諸位先生,我們的敵人雖然卑劣,但卻非常的厲害。大家要記住這一點。在他們身上,有非常多的值得我們學習的地方。我不知道諸位先生是怎么做的。但是我自己,我每天研究他們的手段技巧,都要持續到深夜。越是研究,我覺越覺得有很多值得學習的地方。我希望諸位也能主動地去學習,去向我們的敵人學習。
如今我們的敵人,對我們的滲透已經到了無孔不入的地步。就像剛才說的那樣,只要讓‘愛爾蘭治安部隊’的人上午知道了消息,那叛匪們中午吃午飯的時候就肯定知道了。”

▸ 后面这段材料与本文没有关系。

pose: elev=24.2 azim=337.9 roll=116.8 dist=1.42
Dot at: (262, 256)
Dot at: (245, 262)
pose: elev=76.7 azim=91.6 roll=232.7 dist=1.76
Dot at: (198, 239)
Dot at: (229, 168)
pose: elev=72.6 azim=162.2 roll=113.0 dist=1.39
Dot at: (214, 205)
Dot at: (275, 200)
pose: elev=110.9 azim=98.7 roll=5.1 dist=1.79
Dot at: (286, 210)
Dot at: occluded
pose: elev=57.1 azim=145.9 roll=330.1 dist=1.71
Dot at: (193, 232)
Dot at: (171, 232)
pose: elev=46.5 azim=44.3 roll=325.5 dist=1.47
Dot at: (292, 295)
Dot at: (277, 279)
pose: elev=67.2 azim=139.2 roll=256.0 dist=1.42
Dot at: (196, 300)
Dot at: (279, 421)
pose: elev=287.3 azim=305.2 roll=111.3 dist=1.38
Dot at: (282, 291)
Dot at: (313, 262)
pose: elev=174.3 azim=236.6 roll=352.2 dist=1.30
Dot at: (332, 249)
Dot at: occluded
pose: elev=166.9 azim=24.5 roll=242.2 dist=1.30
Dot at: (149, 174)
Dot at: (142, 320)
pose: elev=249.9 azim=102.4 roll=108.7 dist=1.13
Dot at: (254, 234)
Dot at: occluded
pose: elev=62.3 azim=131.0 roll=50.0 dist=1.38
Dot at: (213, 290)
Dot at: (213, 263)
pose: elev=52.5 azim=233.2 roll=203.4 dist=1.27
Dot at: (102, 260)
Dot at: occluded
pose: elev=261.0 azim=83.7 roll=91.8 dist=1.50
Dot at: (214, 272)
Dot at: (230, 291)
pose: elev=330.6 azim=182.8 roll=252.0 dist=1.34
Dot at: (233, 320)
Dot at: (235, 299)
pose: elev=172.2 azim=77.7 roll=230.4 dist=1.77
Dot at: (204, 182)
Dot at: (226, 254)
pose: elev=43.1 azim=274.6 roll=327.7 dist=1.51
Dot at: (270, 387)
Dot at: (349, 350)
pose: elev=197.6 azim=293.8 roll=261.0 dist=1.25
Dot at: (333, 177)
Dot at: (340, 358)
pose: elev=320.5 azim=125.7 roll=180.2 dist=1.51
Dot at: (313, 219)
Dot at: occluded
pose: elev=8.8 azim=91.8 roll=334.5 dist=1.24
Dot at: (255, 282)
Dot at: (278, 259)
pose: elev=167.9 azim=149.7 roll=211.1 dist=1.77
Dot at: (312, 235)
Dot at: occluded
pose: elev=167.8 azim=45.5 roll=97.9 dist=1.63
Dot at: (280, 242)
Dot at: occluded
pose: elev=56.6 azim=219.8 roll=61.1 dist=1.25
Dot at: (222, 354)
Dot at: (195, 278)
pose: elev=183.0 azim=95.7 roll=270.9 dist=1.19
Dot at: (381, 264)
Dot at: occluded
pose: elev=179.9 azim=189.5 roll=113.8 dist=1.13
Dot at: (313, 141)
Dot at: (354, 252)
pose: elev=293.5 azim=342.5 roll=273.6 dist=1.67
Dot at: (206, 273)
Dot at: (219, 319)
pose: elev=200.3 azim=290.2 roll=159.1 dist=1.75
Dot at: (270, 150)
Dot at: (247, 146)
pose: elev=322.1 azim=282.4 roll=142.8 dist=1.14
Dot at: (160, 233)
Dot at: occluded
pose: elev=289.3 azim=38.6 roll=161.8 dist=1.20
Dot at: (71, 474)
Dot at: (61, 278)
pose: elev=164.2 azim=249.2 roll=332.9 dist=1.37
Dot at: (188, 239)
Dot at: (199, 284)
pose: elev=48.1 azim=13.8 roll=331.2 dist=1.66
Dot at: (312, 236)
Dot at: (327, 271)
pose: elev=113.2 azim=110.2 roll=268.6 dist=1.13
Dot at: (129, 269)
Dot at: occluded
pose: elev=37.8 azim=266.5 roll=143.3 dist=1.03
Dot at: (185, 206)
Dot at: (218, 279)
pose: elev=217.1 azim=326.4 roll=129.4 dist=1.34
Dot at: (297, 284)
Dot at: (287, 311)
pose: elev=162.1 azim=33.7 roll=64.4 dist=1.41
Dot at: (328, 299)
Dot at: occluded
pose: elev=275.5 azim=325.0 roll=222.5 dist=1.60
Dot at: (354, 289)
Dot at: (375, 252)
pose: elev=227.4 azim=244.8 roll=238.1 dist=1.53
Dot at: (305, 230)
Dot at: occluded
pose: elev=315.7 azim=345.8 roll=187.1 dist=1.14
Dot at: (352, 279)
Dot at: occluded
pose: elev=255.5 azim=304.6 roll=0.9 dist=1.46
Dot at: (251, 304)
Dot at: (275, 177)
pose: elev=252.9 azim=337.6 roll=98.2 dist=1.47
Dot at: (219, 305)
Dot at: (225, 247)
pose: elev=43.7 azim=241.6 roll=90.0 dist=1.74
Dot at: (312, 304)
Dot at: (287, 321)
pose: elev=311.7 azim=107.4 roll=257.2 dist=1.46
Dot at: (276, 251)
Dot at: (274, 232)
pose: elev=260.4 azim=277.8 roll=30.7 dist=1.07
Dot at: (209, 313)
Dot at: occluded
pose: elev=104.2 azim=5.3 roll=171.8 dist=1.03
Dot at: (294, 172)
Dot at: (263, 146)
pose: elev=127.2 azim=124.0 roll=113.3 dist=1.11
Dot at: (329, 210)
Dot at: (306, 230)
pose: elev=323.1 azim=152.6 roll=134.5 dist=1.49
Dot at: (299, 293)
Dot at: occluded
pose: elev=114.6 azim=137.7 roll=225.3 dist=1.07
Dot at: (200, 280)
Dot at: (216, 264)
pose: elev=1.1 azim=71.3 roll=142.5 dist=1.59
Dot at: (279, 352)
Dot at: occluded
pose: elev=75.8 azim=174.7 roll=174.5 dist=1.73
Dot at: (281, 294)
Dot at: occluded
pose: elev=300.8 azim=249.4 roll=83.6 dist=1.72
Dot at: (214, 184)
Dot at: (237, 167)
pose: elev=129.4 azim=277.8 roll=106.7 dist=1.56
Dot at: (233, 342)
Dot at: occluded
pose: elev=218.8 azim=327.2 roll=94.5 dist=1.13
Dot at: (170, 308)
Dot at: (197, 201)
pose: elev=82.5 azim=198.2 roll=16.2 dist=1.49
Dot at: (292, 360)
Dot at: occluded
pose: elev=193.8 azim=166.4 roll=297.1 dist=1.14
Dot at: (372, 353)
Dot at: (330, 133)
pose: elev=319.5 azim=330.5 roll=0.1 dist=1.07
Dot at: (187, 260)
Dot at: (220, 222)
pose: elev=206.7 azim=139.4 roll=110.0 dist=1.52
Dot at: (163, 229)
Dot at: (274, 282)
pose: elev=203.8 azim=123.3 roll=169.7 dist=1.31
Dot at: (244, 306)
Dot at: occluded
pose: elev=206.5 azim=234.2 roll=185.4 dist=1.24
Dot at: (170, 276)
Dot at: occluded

說到這里,諾福克公爵停了下來,環視了一下大家,然后說:“既然如此,我們為什么不利用這一點,用大量的,真假摻雜的情報,去塞滿他們的眼睛,讓他們也這樣瞎一回呢?”
于是大家便一起鼓起掌來。
在此后的一段時間里,統一愛爾蘭人聯合會幾乎每天都會收到大量的關于英軍的調動呀、命令呀之類的情報,這些情報數量龐大,而內容上卻往往自相矛盾,這些龐雜的情報一時間甚至讓統一愛爾蘭人聯合會的人都有些蒙圈了。比如說英軍的進攻方向,至少有七八種說法,比如說英國人的物資準備,沒個兵站的兵力部署,也都有很多不同的,相互抵觸的說法。為了在這些亂七八糟的消息中找出真正的可靠的消息,聯合會的情報方面的負責人都累病了,下面的一些具體辦事人員,累病了的也很是不少。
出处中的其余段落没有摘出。